## Questions to answer
• A. In the essay on the origin of life, rewrite the part between "The question remains, however, that" and "Intelligent Design proponents.", inclusive, changing each "DNA" to "RNA".
• B. According to the essay on the origin of life, in what year did Stanley Miller conduct his experiment?
• C. Continue the essay on the origin of life from where it stops.

## Text passage
- - - - -

Darwin’s Warm Little Pond
You might remember from high school science class that life arose from some kind of primordial soup of inorganic chemicals. This was the twentieth century’s version of Darwin’s “warm little pond” that he wrote about to his colleague Robert Hooker.
“It is often said that all the conditions for the first production of a living organism are now present, which could ever have been present. But if (and oh what a big if) we could conceive in some warm little pond with all sorts of ammonia and phosphoric salts, – light, heat, electricity &c. present, that a protein compound was chemically formed, ready to undergo still more complex changes, at the present day such matter wouldd be instantly devoured, or absorbed, which would not have been the case before living creatures were formed. 1“
Keep in mind that this was written in 1871, when the science of biology, chemistry, and geology were still quite young. In this letter, Darwin is merely speculating along the lines of the common wisdom of his day. Darwin’s theory of evolution has come to be one of the most successful scientific theory we have, but that theory doesn’t address how life began, but rather how life has come to be so diverse from the first life form(s).
Haldane’s Primordial Soup and The Miller-Urey Experiment
Over the next 50 years, the speculation was refined by increasing knowledge about the age of the earth and the great changes in geologic and atmospheric conditions that took place over the millions of years. In 1952, a student of Harold Urey, Stanley Miller conducted an experiment2 wherein he tried to duplicate what was thought to be the conditions some 4 billion years ago in which life might have arisen from inorganic compounds, previously suggested by Alexander Operin and J.B. S. Haldane. This is known as the famous Miller-Urey experiment in which Stanley Miller placed some chemicals in a sealed container through which he passed electric current, hoping that organic compounds would be formed in the process.3
No Soup For You
Miller actually did manage to create some 20 organic compounds that are similar to those found in living organisms.4 So although the experiment was simple, it seemed to provide a satisfying answer that life could have emerged from some kind of primordial soup. In fact science textbooks had a section devoted to this experiment as recent as 15 years ago.
But what is published in high school science textbooks is often very far behind the state of the art. Scientists have known for many years that a simple puddle of chemicals would not be able to synthesize the more complex organic molecules that life would have required to get a jump-start. There is a thermodynamic problem in that the necessary reactions require too much energy to overcome some initial barriers for the needed chemical reactions. It is like having to push a round rock up a little hill and over the top before it can roll down a long steep slope by itself. Furthermore, the conditions found in the ancient earth are now thought to be very different from the water/methane/ammonia/hydrogen chemicals and gases used in Stanley Miller’s experiment 5
So in mainstream science the primordial soup theory along with the Miller-Urey experiments were moved to the back dusty shelf labeled, “interesting”.
So If Not Soup, Then What?
The question remains, however, that if the mechanisms that build these complex molecules are controlled by them, how did life ever begin without them. Or in other words, it seems that the chemical machinery of life is necessary to drive the chemistry of life.
For example, we have a very good understanding of how DNA drives the machinery for replicating DNA and even evolving DNA. And we understand how DNA drives the machinery for manufacturing all the other essential proteins and amino acids that operate the innards of a living cell. It would seem to be a kind of chicken or egg problem, and on the surface life seems to be “irreducibly complex” under the definition used by the Intelligent Design proponents.

- - - - -

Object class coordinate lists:
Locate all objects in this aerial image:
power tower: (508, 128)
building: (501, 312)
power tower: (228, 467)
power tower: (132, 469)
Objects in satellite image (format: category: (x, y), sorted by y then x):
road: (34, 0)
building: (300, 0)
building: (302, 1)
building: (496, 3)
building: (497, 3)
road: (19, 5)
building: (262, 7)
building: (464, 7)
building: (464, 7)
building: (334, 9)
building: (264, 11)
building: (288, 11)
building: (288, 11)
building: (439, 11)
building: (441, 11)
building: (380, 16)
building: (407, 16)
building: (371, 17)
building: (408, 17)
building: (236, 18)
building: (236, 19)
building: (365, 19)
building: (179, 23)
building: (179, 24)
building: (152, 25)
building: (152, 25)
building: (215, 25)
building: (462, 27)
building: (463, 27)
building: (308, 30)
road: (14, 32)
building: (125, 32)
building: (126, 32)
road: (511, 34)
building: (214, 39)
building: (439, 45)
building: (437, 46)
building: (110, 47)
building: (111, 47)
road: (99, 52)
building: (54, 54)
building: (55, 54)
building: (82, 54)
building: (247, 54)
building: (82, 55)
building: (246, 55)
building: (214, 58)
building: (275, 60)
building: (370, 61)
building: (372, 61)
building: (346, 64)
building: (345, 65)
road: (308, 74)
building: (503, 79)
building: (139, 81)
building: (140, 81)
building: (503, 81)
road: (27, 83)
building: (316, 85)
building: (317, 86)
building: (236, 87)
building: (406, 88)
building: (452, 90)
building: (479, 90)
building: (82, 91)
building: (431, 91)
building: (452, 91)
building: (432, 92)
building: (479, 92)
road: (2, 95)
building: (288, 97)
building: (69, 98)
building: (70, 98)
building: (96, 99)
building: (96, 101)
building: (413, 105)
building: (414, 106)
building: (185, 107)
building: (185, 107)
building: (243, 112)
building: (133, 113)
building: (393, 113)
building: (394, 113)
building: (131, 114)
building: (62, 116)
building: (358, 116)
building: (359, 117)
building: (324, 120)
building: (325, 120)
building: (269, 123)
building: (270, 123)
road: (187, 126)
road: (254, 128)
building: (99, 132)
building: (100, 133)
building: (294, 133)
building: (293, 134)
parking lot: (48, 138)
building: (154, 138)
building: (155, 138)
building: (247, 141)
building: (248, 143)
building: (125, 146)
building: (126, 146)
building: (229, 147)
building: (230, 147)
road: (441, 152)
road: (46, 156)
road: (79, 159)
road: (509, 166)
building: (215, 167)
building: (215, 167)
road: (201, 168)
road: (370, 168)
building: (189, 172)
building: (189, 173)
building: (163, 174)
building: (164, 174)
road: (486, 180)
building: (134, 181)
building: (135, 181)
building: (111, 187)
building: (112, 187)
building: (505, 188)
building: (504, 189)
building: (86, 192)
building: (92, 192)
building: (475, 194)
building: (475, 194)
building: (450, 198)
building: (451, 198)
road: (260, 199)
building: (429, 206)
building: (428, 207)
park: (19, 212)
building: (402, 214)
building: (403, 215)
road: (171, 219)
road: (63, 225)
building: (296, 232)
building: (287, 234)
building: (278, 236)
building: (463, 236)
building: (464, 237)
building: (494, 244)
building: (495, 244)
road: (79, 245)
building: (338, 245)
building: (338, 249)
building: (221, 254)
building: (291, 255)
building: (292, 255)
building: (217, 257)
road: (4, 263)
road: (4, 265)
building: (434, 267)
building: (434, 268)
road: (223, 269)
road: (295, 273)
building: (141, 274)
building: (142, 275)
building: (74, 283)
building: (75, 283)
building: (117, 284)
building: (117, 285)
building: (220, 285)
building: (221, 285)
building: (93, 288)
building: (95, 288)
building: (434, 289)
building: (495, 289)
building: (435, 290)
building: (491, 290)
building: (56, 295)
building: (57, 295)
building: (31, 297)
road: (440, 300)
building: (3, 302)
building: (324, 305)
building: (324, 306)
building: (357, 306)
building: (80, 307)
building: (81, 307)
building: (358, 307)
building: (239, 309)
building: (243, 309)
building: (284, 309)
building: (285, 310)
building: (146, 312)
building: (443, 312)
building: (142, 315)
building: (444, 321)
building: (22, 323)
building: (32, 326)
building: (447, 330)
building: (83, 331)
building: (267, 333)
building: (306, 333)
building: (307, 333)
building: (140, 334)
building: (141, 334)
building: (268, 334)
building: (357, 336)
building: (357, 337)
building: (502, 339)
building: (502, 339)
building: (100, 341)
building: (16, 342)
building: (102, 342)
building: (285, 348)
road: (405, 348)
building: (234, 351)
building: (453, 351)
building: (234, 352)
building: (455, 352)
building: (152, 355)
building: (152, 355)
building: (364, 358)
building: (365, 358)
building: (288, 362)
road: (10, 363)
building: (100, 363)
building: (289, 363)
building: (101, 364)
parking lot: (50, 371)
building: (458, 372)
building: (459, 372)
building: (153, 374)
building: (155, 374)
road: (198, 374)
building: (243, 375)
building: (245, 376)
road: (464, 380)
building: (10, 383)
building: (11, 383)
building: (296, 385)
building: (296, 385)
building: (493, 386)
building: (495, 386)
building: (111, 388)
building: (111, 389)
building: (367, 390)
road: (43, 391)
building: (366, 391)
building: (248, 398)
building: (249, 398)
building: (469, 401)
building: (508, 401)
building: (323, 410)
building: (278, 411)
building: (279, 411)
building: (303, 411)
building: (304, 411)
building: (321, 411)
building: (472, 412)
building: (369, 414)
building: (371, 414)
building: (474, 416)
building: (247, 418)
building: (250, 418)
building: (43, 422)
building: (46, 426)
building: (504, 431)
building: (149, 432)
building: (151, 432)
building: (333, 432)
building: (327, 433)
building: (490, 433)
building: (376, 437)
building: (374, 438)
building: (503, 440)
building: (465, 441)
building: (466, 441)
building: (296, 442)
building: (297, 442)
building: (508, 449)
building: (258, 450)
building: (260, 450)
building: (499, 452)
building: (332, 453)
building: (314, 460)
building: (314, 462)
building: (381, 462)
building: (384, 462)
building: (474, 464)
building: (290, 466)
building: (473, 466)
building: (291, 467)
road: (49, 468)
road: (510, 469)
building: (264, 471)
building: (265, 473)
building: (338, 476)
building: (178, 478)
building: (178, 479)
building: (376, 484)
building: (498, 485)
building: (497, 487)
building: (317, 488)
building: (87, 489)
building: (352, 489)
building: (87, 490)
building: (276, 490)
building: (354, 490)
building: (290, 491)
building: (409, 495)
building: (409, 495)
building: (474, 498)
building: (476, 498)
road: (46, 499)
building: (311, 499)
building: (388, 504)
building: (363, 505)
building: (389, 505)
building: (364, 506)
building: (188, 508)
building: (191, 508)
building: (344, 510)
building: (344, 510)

- - - - -

## Task-by-task outputs
• A.
The question remains, however, that if the mechanisms that build these complex molecules are controlled by them, how did life ever begin without them. Or in other words, it seems that the chemical machinery of life is necessary to drive the chemistry of life.
For example, we have a very good understanding of how RNA drives the machinery for replicating RNA and even evolving RNA. And we understand how RNA drives the machinery for manufacturing all the other essential proteins and amino acids that operate the innards of a living cell. It would seem to be a kind of chicken or egg problem, and on the surface life seems to be “irreducibly complex” under the definition used by the Intelligent Design proponents.

• B. 1952

• C.
The Big Questions
Some of the problems that needed to be overcome in the creation of life would be as follows:
- How To Obtain Energy? – At the very bottom of the energy chain, all of organic life that we find on Earth relies on the energy given off by the reaction of hydrogen and carbon dioxide. These two chemicals are plentiful in nature, but do not naturally react together without some help in getting over an initial barrier. If they are exposed to each other in a “soup”, they will not react on their own. So before life began, what mechanism had to come about to promote this reaction?
- Where Did DNA Come From? – In all living organisms, metabolism is controlled by the complex organic molecules that are built from instructions that originate in DNA. And DNA is one of those same kind of complex molecules. We know how organisms evolve complex systems through the evolution of their DNA, and that is no mystery to us at all. And we know how life comes from the replication of life, so why life continues is also no mystery. The question is, how did DNA arise before there was metabolism? It appears to be a kind of chicken and egg problem.
- Where Did Metabolism Come From? – And the next obvious question from the previous one is where did the metabolic processes come from before there was DNA?
- Where Did Cells Come From? – And we also observe in living organisms that life is built out of living cells, and all the machinery for life and making new life is contained in these cells. Cells are the “legos” of life. Cells are built out of complex organic compounds that are built by machinery driven by DNA, and the activity in cells are driven by the information contained in DNA and the environment in which the cell finds itself. Before DNA, and before metabolic processes, where did cells come from? More chicken and egg questions.
So it is no surprise that the primordial soup explanation has not been satisfying as a scientific explanation or even a scientific speculation for decades now. As critics of evolution sometimes point out, the probability of these things coming about by sheer random chance in a sloshing warm soup of chemicals is astronomically small (but only if you assume purely random processes, see article Hoyle’s Junkyard Fallacy). And science would further add that sheer luck is not the only problem because most of the reactions are not conducive to happening on their own anyway without some kind of mechanism present to overcome thermodynamic barriers that prevent them.
Breakthroughs in the Twenty First Century
In the last 15 years or so, a number of breakthroughs have taken place that have broken the field of abiogenesis research wide open. The breakthroughs are related to the discovery of certain deep-sea alkaline thermal vents that seem to contain all the chemistry and support all the metabolic mechanism that would be needed to jump-start organic life on Earth. So the problem of both chemistry and mechanism seem to be explainable by the conditions found in the dynamic geology of the ancient earth, the composition of its atmosphere, and the very special conditions found in the deep-sea alkaline vents. For more details see the article, The Cradle of Life: Deep-Sea Alkaline Vents.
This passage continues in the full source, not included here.